Un cambio di etichetta che dice molto sulla direzione futura del gioco.
Da Extraction Shooter a Tactical MMOFPS
All’inizio, Gray Zone Warfare era percepito come un extraction shooter atipico: niente timer rigidi, mondo persistente e totale libertà di esplorazione nell’isola di Lamang.
Nel 2025, MADFINGER aveva già fatto un primo pivot, definendolo un tactical MMOFPS:
- Mondo persistente
- Missioni completabili direttamente sul campo
- Focus sull’immersione a lungo termine
- Meno “raid” isolati, più vita continua nel mondo
Ma ora arriva un’ulteriore evoluzione.
Cosa significa “PvE-First”?
La nuova definizione mette il PvE al centro dell’esperienza.

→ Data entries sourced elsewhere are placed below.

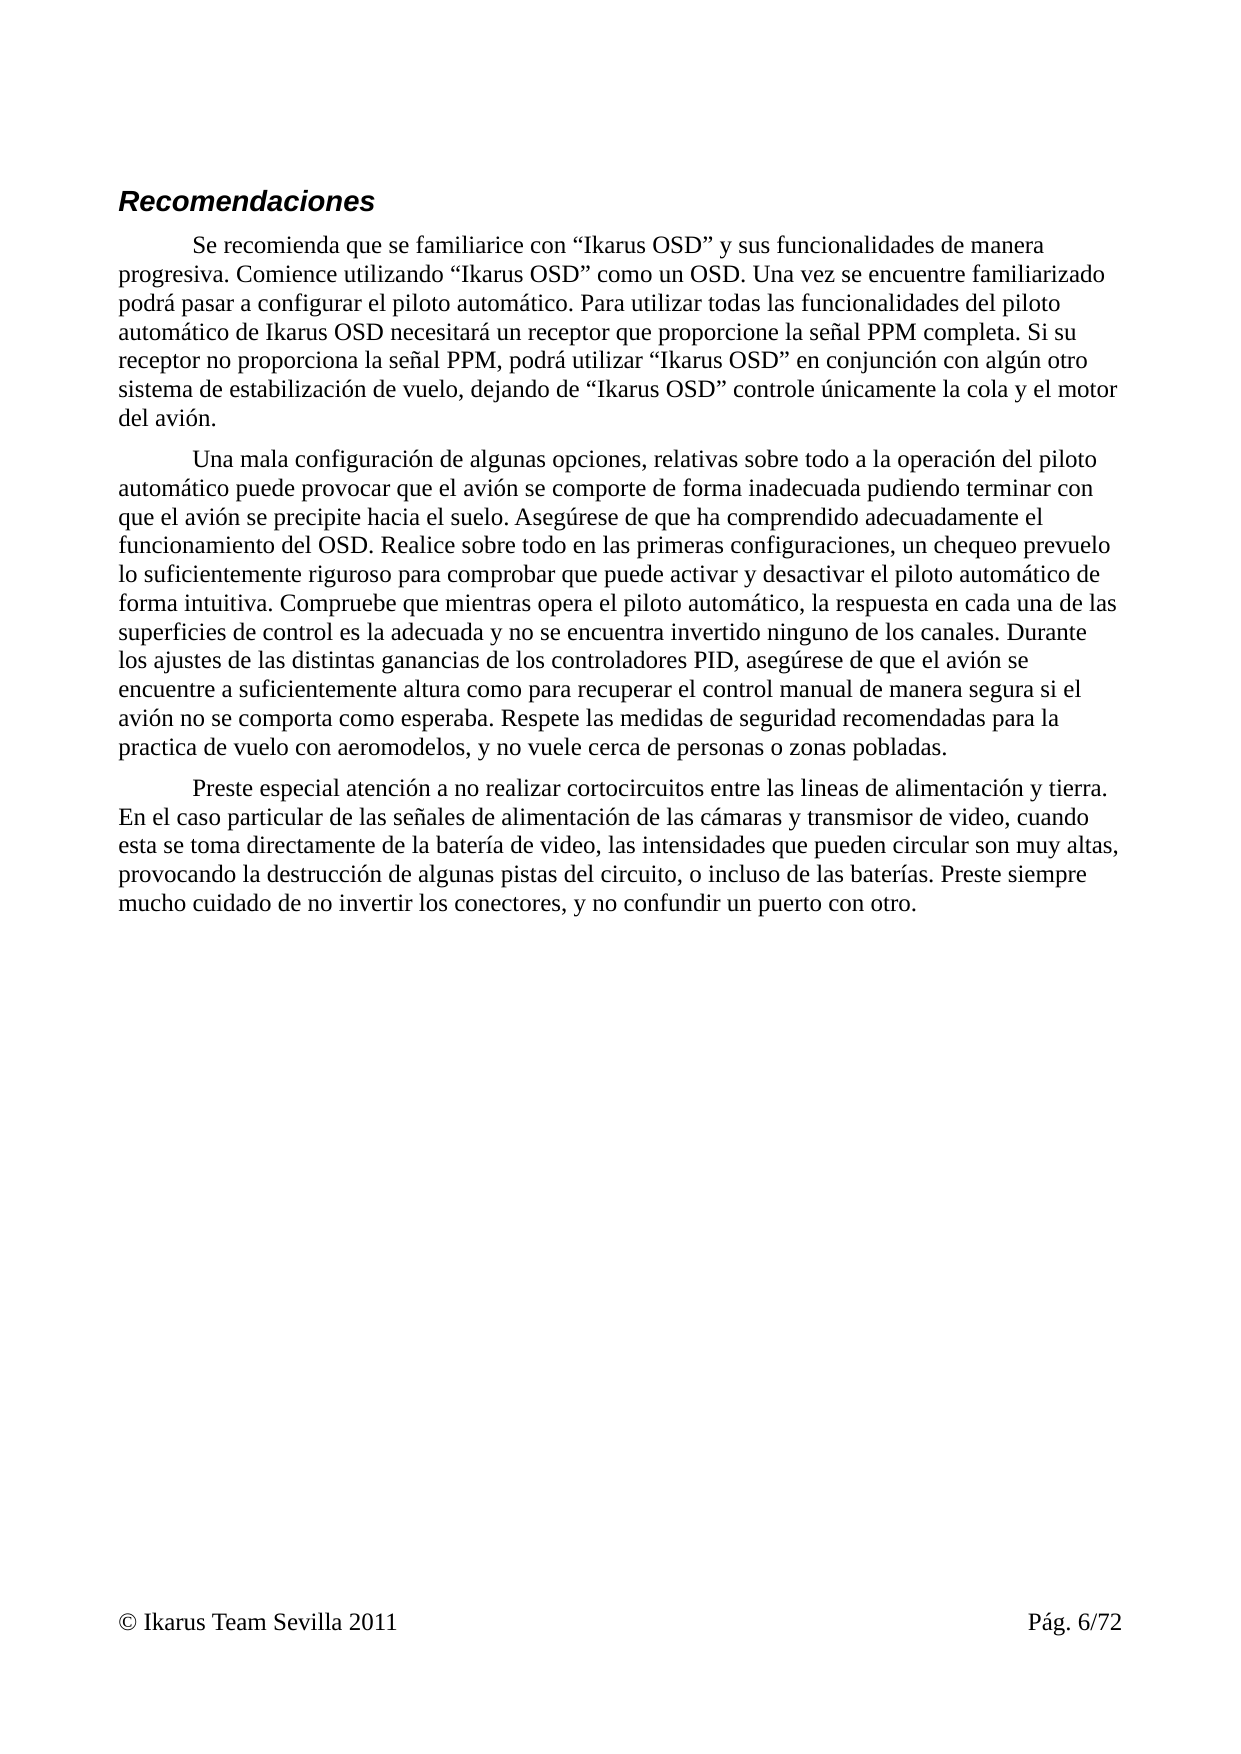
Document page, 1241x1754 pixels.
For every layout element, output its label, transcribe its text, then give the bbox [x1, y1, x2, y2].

subtitle Recomendaciones [118, 184, 1122, 218]
text Preste especial atención a no realizar cortocircuitos entre las lineas de alimentación y tierra. En el caso particular de las señales de alimentación de las cámaras y transmisor de video, cuando esta se toma directamente de la batería de video, las intensidades que pueden circular son muy altas, provocando la destrucción de algunas pistas del circuito, o incluso de las baterías. Preste siempre mucho cuidado de no invertir los conectores, y no confundir un puerto con otro. [118, 773, 1122, 917]
text Se recomienda que se familiarice con “Ikarus OSD” y sus funcionalidades de manera progresiva. Comience utilizando “Ikarus OSD” como un OSD. Una vez se encuentre familiarizado podrá pasar a configurar el piloto automático. Para utilizar todas las funcionalidades del piloto automático de Ikarus OSD necesitará un receptor que proporcione la señal PPM completa. Si su receptor no proporciona la señal PPM, podrá utilizar “Ikarus OSD” en conjunción con algún otro sistema de estabilización de vuelo, dejando de “Ikarus OSD” controle únicamente la cola y el motor del avión. [118, 230, 1122, 432]
text Una mala configuración de algunas opciones, relativas sobre todo a la operación del piloto automático puede provocar que el avión se comporte de forma inadecuada pudiendo terminar con que el avión se precipite hacia el suelo. Asegúrese de que ha comprendido adecuadamente el funcionamiento del OSD. Realice sobre todo en las primeras configuraciones, un chequeo prevuelo lo suficientemente riguroso para comprobar que puede activar y desactivar el piloto automático de forma intuitiva. Compruebe que mientras opera el piloto automático, la respuesta en cada una de las superficies de control es la adecuada y no se encuentra invertido ninguno de los canales. Durante los ajustes de las distintas ganancias de los controladores PID, asegúrese de que el avión se encuentre a suficientemente altura como para recuperar el control manual de manera segura si el avión no se comporta como esperaba. Respete las medidas de seguridad recomendadas para la practica de vuelo con aeromodelos, y no vuele cerca de personas o zonas pobladas. [118, 444, 1122, 760]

Questo non elimina il PvP, ma lo sposta in secondo piano rispetto alle dinamiche contro l’intelligenza artificiale.
Secondo il CEO Marek Rabas, il PvP continuerà a offrire “momenti incredibili”, ma la spinta principale sarà verso:
- Missioni e progressione contro AI
- Tensione narrativa
- Esperienze cooperative più strutturate
Il rischio e la pressione restano, ma ora sono spesso legati agli scontri con fazioni controllate dall’IA piuttosto che con altri giocatori.

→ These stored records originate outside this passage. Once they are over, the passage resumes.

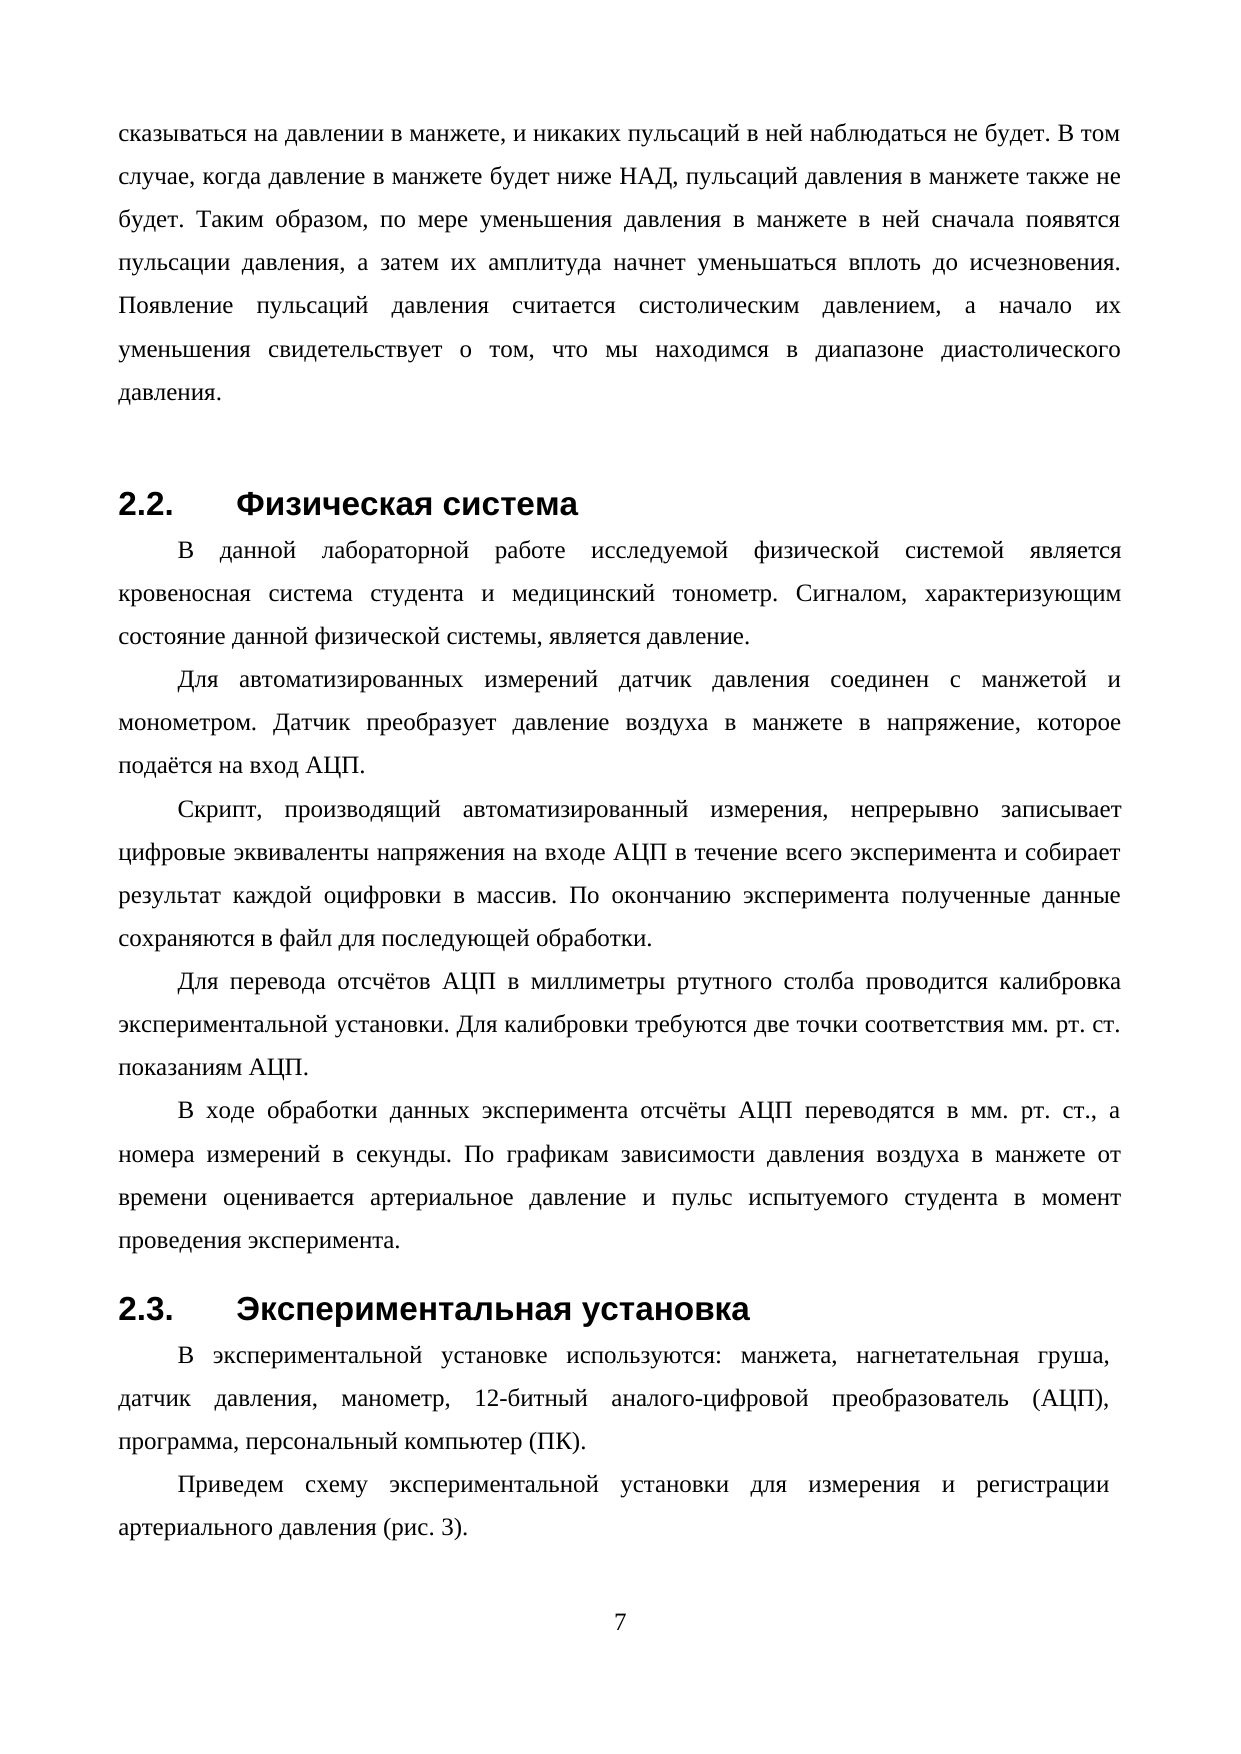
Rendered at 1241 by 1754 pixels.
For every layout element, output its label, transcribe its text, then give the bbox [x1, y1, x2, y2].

text Для автоматизированных измерений датчик давления соединен с манжетой и монометром. Датчик преобразует давление воздуха в манжете в напряжение, которое подаётся на вход АЦП. [118, 664, 1122, 779]
text Приведем схему экспериментальной установки для измерения и регистрации артериального давления (рис. 3). [118, 1469, 1110, 1541]
subtitle Экспериментальная установка [118, 1289, 1122, 1327]
text В ходе обработки данных эксперимента отсчёты АЦП переводятся в мм. рт. ст., а номера измерений в секунды. По графикам зависимости давления воздуха в манжете от времени оценивается артериальное давление и пульс испытуемого студента в момент проведения эксперимента. [118, 1096, 1122, 1254]
text Для перевода отсчётов АЦП в миллиметры ртутного столба проводится калибровка экспериментальной установки. Для калибровки требуются две точки соответствия мм. рт. ст. показаниям АЦП. [118, 966, 1122, 1081]
subtitle Физическая система [118, 484, 1122, 522]
text сказываться на давлении в манжете, и никаких пульсаций в ней наблюдаться не будет. В том случае, когда давление в манжете будет ниже НАД, пульсаций давления в манжете также не будет. Таким образом, по мере уменьшения давления в манжете в ней сначала появятся пульсации давления, а затем их амплитуда начнет уменьшаться вплоть до исчезновения. Появление пульсаций давления считается систолическим давлением, а начало их уменьшения свидетельствует о том, что мы находимся в диапазоне диастолического давления. [118, 118, 1122, 406]
text Скрипт, производящий автоматизированный измерения, непрерывно записывает цифровые эквиваленты напряжения на входе АЦП в течение всего эксперимента и собирает результат каждой оцифровки в массив. По окончанию эксперимента полученные данные сохраняются в файл для последующей обработки. [118, 794, 1122, 952]
text В данной лабораторной работе исследуемой физической системой является кровеносная система студента и медицинский тонометр. Сигналом, характеризующим состояние данной физической системы, является давление. [118, 535, 1122, 650]
text В экспериментальной установке используются: манжета, нагнетательная груша, датчик давления, манометр, 12-битный аналого-цифровой преобразователь (АЦП), программа, персональный компьютер (ПК). [118, 1340, 1110, 1455]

Un trend sempre più diffuso
Gray Zone Warfare non è l’unico shooter a muoversi in questa direzione.
Escape from Tarkov ha lanciato una piattaforma PvE parallela che sta attirando migliaia di utenti, mentre titoli come ARC Raiders continuano a essere oggetto di dibattito sulla possibilità di una modalità PvE dedicata.
Il mercato sembra premiare esperienze ad alta tensione ma meno punitive dal punto di vista competitivo.

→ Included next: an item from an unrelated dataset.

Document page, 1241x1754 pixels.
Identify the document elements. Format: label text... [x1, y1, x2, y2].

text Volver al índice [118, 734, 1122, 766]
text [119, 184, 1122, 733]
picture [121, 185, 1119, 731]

Gray Zone è davvero adatto al PvE?
Con il suo taglio quasi milsim, le meccaniche survival e l’open world persistente, Gray Zone Warfare si presta naturalmente a un modello PvE-first.
Vale la pena ricordare che fin dall’inizio esisteva la modalità Joint Operations, completamente PvE. In un certo senso, questo cambiamento formalizza qualcosa che era già nel DNA del gioco.
Scelta vincente?
La vera domanda è: concentrarsi sul PvE in Gray Zone Warfare rafforza l’identità del titolo o rischia di allontanare chi cercava un extraction shooter più competitivo?
Per ora, MADFINGER sembra convinta della direzione. E i numeri diranno se è stata la mossa giusta.
Tu preferisci uno shooter ad alta tensione contro altri player o un’esperienza PvE più immersiva e tattica?